Mehrkosten bei Bundeswehr-Radarsatellitenprojekt 'Spock' noch vor dem Start

Schon bevor das ambitionierte Spock-Satellitensystem der Bundeswehr für den Einsatz abhebt, schnellen die Kosten unerwartet nach oben.

heute 18:20 Uhr | 2 mal gelesen

Es passiert ja selten, dass ein technisch aufwendiges Rüstungsprojekt wie das Bundeswehr-Radarsatellitensystem 'Spock' nicht für Schlagzeilen sorgt – diese Woche kam raus, dass sich die geplanten Ausgaben bereits vor dem offiziellen Start deutlich erhöhen. Laut einer als vertraulich gekennzeichneten Meldung des Finanzministeriums, die dem Haushaltsausschuss zugespielt wurde (wie der 'Spiegel' zuerst ließ verlauten), geht es um bis zu 579,5 Millionen Euro mehr als ursprünglich gedacht. Kurios daran ist, dass erst im Zuge des finalen Angebotsverfahrens gegen Ende 2025 die echten Kostenabschätzungen der Betreibervereinbarung aufgezeigt wurden. Das war offenbar zum Zeitpunkt der Budgetaufsetzung für 2026 schlicht noch nicht absehbar. Doch es gibt Druck, die Gelder jetzt freizugeben: Laut Finanzministerium kann man mit der Ausschüttung nicht bis zum nächsten Haushaltsgesetz warten. Dahinter steht wohl, dass die neue Panzerbrigade in Litauen noch vor Herbst voll einsatzfähig sein soll. Ein späteres Startdatum für das Satellitenprojekt würde angeblich 'die Sicherheit der Truppe vor Ort gefährden.' Noch so eine Wendung, bei der man sich fragt, warum in Rüstungsprojekten gefühlt immer Alarmstufe Rot herrscht. Spocks Radarsatelliten sind übrigens nicht ohne – sie liefern auch dann noch Aufklärungsbilder, wenn Nebel, Regen oder Dunkelheit die Sicht erschweren. Die Brigade 45, die in Litauen stationiert wird, will mit dieser Technik frühzeitig Bewegungen feindlicher Streitkräfte erkennen können. Den Zuschlag für das System erhielt ein deutsch-finnisches Konsortium namens Rheinmetall Iceye Space Solutions (kurz: Riss). Ursprünglich hatte man einen Vertragspreis von 1,76 Milliarden Euro anvisiert, aber zusätzliche Optionen könnten die Kosten fast spielend auf 2,7 Milliarden Euro (bis spätestens 2033) hochtreiben. Und wer weiß, ob’s nicht noch mehr wird? Bei solchen Mammutprojekten scheinbar alles möglich.

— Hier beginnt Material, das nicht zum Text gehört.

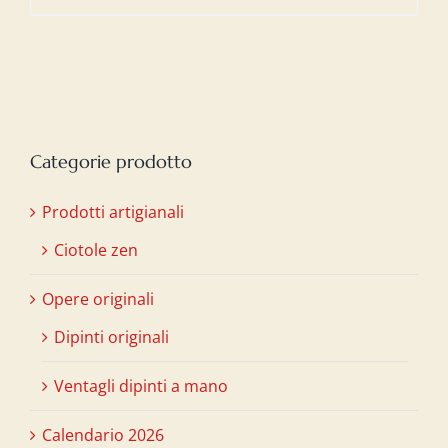
Categorie prodotto
Prodotti artigianali
Ciotole zen
Opere originali
Dipinti originali
Ventagli dipinti a mano
Calendario 2026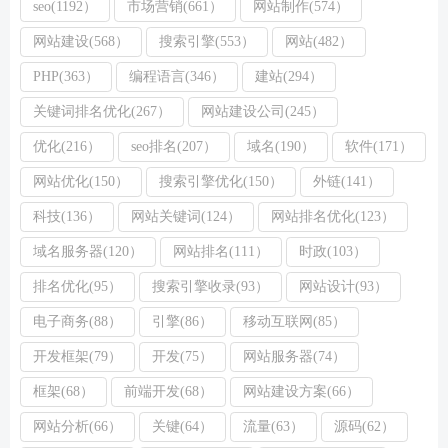
seo(1192）
市场营销(661）
网站制作(574）
网站建设(568）
搜索引擎(553）
网站(482）
PHP(363）
编程语言(346）
建站(294）
关键词排名优化(267）
网站建设公司(245）
优化(216）
seo排名(207）
域名(190）
软件(171）
网站优化(150）
搜索引擎优化(150）
外链(141）
科技(136）
网站关键词(124）
网站排名优化(123）
域名服务器(120）
网站排名(111）
时政(103）
排名优化(95）
搜索引擎收录(93）
网站设计(93）
电子商务(88）
引擎(86）
移动互联网(85）
开发框架(79）
开发(75）
网站服务器(74）
框架(68）
前端开发(68）
网站建设方案(66）
网站分析(66）
关键(64）
流量(63）
源码(62）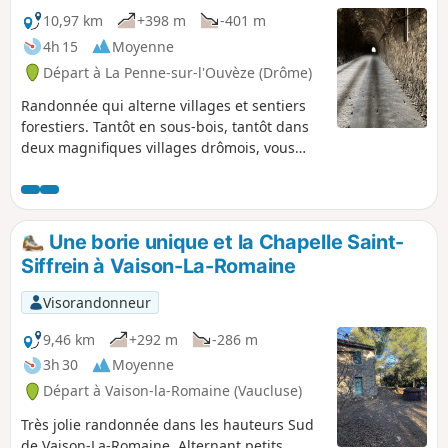
10,97 km
+398 m
-401 m
4h 15
Moyenne
Départ à La Penne-sur-l'Ouvèze (Drôme)
Randonnée qui alterne villages et sentiers
forestiers. Tantôt en sous-bois, tantôt dans
deux magnifiques villages drômois, vous
apprécierez ces différents tableaux qui
s'offrent à vous. L'Ouvéze sera le fil
conducteur de ce voyage. Les villages de
Mollans et Pierrelongue méritent que l'on s'y
Une borie unique et la Chapelle Saint-
arrête un petit peu.
Siffrein à Vaison-La-Romaine
Visorandonneur
9,46 km
+292 m
-286 m
3h 30
Moyenne
Départ à Vaison-la-Romaine (Vaucluse)
Très jolie randonnée dans les hauteurs Sud
de Vaison-La-Romaine. Alternant petits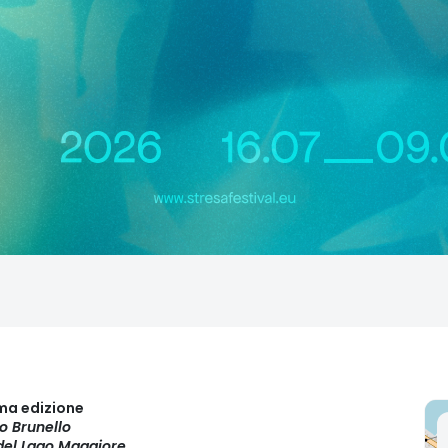
ima edizione
io Brunello
 del Lago Maggiore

Das Spock-Projekt der Bundeswehr, ein hochmodernes Radarsatellitensystem, wird bereits vor der eigentlichen Inbetriebnahme deutlich teurer als zunächst angesetzt. Ursprünglich waren 1,76 Milliarden Euro vorgesehen, doch inzwischen rechnet das Finanzministerium mit Mehrkosten von bis zu rund 580 Millionen Euro. Hintergrund ist, dass die realen finanziellen Erfordernisse erst spät im Vergabeprozess klar wurden. Nicht nur soll die neue Panzerbrigade in Litauen möglichst zügig abgesichert werden, auch spielt die wetterunabhängige Überwachungsfähigkeit der Satelliten eine zentrale Rolle zur Früherkennung militärischer Bedrohungen. In aktuellen Medienberichten wird verstärkt darauf hingewiesen, dass Kostenüberschreitungen und Verzögerungen bei Rüstungsvorhaben keineswegs ein Einzelfall sind – zahlreiche Großprojekte im Verteidigungsministerium leiden unter ähnlichen Strukturen von Intransparenz, Zeitdruck und ungenauen Budgetkalkulationen.